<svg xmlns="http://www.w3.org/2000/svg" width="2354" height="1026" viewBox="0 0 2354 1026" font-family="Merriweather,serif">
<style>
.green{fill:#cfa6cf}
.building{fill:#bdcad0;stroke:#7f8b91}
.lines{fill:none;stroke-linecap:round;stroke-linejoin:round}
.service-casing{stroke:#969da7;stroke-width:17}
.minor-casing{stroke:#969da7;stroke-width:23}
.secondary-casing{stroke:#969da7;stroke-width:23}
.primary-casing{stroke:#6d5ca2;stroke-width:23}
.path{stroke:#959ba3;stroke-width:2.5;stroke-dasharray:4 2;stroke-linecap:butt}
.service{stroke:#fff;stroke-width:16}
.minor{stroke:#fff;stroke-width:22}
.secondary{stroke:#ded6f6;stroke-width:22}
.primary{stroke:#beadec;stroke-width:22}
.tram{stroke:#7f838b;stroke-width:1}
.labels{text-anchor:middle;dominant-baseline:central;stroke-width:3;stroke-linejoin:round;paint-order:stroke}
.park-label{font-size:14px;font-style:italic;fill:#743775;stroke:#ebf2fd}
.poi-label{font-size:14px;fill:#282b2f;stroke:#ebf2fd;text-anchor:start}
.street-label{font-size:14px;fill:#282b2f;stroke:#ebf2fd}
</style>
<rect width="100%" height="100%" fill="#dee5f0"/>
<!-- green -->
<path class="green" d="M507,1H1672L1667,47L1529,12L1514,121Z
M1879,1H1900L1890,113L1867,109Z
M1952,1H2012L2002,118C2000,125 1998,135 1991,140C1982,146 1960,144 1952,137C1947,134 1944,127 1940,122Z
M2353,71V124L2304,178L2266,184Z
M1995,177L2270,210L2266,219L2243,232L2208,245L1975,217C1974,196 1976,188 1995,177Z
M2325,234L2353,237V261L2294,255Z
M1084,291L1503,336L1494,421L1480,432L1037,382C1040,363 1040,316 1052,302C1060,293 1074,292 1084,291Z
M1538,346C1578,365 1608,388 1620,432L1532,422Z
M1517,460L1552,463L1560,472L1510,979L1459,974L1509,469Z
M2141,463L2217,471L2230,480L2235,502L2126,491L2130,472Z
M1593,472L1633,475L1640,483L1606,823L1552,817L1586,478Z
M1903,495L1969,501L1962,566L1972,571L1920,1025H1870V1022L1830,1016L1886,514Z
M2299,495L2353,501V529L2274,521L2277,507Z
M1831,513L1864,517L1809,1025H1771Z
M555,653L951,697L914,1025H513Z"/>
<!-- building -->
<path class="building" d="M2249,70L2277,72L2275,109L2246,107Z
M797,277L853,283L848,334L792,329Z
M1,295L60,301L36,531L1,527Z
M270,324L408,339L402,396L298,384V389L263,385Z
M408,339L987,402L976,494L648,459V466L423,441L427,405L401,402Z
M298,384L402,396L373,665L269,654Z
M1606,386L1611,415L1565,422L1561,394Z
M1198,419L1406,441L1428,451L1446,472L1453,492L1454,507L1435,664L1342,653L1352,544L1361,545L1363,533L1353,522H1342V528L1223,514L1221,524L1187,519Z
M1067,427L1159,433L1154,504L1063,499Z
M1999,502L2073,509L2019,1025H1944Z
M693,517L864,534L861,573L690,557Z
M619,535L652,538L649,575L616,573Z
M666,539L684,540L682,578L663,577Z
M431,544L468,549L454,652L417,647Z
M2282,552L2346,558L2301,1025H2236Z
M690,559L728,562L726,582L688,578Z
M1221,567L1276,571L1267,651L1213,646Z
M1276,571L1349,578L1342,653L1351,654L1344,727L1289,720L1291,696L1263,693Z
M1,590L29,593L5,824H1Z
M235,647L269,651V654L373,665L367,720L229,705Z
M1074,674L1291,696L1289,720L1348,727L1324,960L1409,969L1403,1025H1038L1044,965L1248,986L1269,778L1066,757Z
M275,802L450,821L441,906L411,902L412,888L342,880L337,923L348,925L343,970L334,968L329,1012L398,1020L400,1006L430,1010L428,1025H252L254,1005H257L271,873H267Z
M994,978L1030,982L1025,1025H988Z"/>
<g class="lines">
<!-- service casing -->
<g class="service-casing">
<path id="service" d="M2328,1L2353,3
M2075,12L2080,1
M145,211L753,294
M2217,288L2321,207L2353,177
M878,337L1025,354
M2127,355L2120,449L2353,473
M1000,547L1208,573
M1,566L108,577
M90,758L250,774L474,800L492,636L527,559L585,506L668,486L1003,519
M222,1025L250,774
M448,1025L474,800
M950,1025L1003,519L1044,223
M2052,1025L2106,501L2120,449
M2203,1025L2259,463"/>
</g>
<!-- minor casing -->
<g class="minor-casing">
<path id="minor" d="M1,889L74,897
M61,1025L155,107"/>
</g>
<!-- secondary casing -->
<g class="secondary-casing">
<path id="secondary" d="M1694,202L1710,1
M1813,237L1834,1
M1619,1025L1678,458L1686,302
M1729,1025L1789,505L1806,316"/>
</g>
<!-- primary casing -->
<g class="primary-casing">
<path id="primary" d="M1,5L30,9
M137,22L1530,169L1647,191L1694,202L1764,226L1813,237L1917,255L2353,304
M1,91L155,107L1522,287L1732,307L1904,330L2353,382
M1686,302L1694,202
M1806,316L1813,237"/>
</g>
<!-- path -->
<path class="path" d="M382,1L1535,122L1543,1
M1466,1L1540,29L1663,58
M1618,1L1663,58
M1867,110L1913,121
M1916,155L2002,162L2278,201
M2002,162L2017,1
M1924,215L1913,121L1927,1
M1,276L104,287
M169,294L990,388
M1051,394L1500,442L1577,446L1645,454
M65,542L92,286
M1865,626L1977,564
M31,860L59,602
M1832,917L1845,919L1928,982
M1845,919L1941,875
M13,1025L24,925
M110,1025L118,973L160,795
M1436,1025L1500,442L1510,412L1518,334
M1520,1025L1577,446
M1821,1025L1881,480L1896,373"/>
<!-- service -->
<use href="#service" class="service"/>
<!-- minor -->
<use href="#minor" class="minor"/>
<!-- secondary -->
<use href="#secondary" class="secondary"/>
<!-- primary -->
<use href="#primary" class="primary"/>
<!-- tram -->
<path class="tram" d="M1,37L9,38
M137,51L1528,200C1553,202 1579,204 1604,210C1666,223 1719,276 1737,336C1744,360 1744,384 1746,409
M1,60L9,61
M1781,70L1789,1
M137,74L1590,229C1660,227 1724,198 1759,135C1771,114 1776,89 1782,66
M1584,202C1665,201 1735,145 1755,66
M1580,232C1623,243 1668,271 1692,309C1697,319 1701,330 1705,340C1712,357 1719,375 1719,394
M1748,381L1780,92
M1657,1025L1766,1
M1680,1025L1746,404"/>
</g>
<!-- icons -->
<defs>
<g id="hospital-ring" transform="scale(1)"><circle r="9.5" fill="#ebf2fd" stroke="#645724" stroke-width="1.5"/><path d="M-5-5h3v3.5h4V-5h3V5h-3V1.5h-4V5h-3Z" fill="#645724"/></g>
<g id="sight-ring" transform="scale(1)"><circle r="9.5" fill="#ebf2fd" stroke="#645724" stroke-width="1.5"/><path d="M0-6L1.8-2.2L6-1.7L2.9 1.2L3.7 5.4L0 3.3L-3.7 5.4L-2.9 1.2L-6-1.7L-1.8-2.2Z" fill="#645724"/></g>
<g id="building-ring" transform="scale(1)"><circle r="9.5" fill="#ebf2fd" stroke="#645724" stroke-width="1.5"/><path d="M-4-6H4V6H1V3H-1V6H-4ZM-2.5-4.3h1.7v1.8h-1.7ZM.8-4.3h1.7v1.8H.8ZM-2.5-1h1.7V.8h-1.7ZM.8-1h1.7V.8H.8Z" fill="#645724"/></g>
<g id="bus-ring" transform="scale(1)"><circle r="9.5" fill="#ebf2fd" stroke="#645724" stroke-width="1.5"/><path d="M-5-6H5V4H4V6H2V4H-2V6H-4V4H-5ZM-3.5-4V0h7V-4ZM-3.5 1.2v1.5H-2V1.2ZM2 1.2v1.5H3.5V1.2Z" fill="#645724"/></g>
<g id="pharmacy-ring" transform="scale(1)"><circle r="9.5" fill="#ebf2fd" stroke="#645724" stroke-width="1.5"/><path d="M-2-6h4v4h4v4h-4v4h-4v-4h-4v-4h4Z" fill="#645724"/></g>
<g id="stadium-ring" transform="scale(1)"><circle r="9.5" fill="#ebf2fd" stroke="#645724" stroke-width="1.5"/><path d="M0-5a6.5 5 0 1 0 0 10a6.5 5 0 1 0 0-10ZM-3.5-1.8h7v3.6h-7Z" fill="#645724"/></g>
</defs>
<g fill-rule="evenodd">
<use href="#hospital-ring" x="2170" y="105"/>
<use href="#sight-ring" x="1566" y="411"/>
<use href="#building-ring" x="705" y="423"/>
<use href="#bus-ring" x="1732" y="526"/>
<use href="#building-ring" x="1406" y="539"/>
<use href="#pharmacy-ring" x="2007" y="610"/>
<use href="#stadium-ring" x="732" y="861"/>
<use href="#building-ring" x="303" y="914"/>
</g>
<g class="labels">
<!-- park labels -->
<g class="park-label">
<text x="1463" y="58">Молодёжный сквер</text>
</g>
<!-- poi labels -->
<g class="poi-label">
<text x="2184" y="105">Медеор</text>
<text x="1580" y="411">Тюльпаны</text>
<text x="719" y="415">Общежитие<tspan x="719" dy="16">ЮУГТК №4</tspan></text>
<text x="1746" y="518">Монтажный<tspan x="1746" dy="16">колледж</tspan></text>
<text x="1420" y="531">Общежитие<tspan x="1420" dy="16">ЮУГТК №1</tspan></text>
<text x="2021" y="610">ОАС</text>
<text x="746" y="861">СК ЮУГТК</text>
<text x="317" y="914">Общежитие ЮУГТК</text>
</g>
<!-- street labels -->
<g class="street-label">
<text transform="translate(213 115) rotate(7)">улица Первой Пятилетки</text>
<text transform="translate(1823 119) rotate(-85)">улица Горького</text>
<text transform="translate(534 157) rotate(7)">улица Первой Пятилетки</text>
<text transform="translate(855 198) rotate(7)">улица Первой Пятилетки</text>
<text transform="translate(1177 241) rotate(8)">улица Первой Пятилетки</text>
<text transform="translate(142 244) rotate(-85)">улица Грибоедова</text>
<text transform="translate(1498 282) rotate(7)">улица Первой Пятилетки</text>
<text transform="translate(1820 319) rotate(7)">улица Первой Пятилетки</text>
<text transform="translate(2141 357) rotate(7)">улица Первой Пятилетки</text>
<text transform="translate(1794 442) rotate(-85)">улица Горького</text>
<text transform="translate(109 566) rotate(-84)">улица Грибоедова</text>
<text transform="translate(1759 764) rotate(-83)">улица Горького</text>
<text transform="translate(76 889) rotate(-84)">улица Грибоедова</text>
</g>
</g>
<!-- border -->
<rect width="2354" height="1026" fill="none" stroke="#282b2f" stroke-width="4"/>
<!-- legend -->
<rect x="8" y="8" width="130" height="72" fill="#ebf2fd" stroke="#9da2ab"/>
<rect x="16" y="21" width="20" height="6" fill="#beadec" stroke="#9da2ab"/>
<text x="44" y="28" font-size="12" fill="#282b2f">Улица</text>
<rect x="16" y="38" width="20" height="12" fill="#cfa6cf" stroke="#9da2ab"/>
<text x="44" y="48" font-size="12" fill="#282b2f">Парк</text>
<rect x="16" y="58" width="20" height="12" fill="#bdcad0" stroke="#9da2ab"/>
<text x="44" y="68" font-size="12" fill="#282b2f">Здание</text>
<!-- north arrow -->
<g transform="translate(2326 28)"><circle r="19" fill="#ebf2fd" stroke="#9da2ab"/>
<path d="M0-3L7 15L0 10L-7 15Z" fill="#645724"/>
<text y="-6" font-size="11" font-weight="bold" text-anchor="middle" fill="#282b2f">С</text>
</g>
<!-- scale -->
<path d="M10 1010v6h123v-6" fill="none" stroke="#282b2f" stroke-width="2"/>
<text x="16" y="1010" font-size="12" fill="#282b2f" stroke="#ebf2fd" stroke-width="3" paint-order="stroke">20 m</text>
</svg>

_____

What to produce:
Among the lines above, please find those with "linejoin" and copy them.

Answer for this exercise:
.lines{fill:none;stroke-linecap:round;stroke-linejoin:round}
.labels{text-anchor:middle;dominant-baseline:central;stroke-width:3;stroke-linejoin:round;paint-order:stroke}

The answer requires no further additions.